Bangladesh
Au Bangladesh, affrontements et grèves plongent le pays dans la crise politique
LE MONDE 30.10.06 14h26 • Mis à jour le 30.10.06 14h26
ISLAMABAD CORRESPONDANTE EN ASIE DU SUD
Pour mettre fin aux violences qui ont fait une vingtaine de morts et plus de cent blessés à travers le pays, le président du Bangladesh, Iajuddin Ahmed, s'est nommé lui-même, dimanche 29 octobre, chef du gouvernement intérimaire chargé d'organiser dans les trois mois les élections législatives. La mise en place de cet exécutif de transition avant le scrutin est imposée par la Constitution. La nomination du chef de l'Etat, qui règle l'impasse politique née du refus de l'opposition d'accepter à ce poste l'ancien président de la Cour suprême, K. M. Hasan, jugé trop favorable au gouvernement, ne met toutefois pas fin à la crise.
L'opposition, conduite par la Ligue Awami de l'ancien premier ministre Cheikh Hasina, a boycotté la prestation de serment du président et appelé à des manifestations et à une grève des transports lundi. Alliée à treize autres partis d'opposition, la Ligue Awami, qui avait, dans les semaines précédentes, refusé la nomination du président comme chef du gouvernement intérimaire, a quand même, cette fois, décidé d'attendre et de voir. "Le président aurait dû nommer quelqu'un d'autre à ce poste. Cependant nous espérons que le président agira de façon impartiale pour conduire les prochaines élections", a affirmé Cheikh Hasina. L'opposition exige un droit de regard sur la composition de la commission électorale trop favorable, selon elle, au gouvernement sortant.
La première ministre sortante, Khaleda Zia, du Bangladesh Nationalist Party (BNP), a terminé officiellement ses cinq ans de mandat vendredi soir en appelant au calme dans un discours radiotélévisé. "Nous voulons que la paix continue d'être assurée dans ce pays, en particulier avant les prochaines élections. Sauvegardez la paix !", avait exhorté Mme Zia, dont le mandat a été constamment perturbé par des manifestations et grèves organisées par l'opposition. Son parti avait agi de la même façon pendant les cinq ans précédents, quand Cheikh Hasina était au pouvoir.

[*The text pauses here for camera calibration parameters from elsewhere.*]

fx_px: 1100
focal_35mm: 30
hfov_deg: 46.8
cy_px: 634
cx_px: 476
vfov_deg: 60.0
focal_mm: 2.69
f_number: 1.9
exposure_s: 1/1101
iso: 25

Depuis son indépendance, gagnée sur le Pakistan avec l'aide de l'Inde, en 1971, le Bangladesh a connu une série de coups d'Etat militaires avant de revenir à un régime démocratique chaotique en 1990. Le BNP de Khaleda Zia et la Ligue Awami de Cheikh Hasina, qui ont dominé depuis lors la vie politique, ont en effet, comme l'affirme, dans un récent rapport, l'International Crisis Group (ICG), "échoué à respecter les normes et le fonctionnement démocratiques, que ce soit au gouvernement ou dans l'opposition". Le Parlement a été paralysé à plusieurs reprises par le boycottage de l'opposition, quelle qu'elle soit. Le dysfonctionnement du BNP et de la Ligue Awami, qui restent des partis très personnalisés, a favorisé l'émergence de partis islamistes. Depuis 2001, le Bangladesh était gouverné par le BNP, allié, notamment, à deux partis islamistes.

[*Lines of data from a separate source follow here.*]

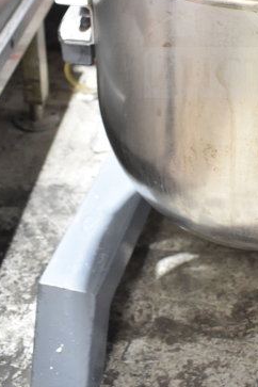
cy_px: 13
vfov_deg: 28.1
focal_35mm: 68
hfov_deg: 19.4
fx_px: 731
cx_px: 263
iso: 1400
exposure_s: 1/30
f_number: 3.5
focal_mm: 18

Cette nouvelle crise fait craindre à certains un retour aux affaires de l'armée - qui conserve, en coulisse, une influence notable - bien que celle-ci, comme le note l'ICG, ne souhaite sûrement pas prendre le risque de remettre en question ses opérations onusiennes de maintien de la paix.
Dans le climat actuel d'incertitude, les milieux d'affaires ont, dimanche, exprimé leur inquiétude sur les conséquences de la situation sur l'économie. Déjà, selon les autorités, toutes les activités du port de Chittagong (sud) sont gelées. Le Bangladesh reste l'un des pays les plus pauvres du monde, et la moitié de ses 144 millions d'habitants vivent avec 1 dollar par jour.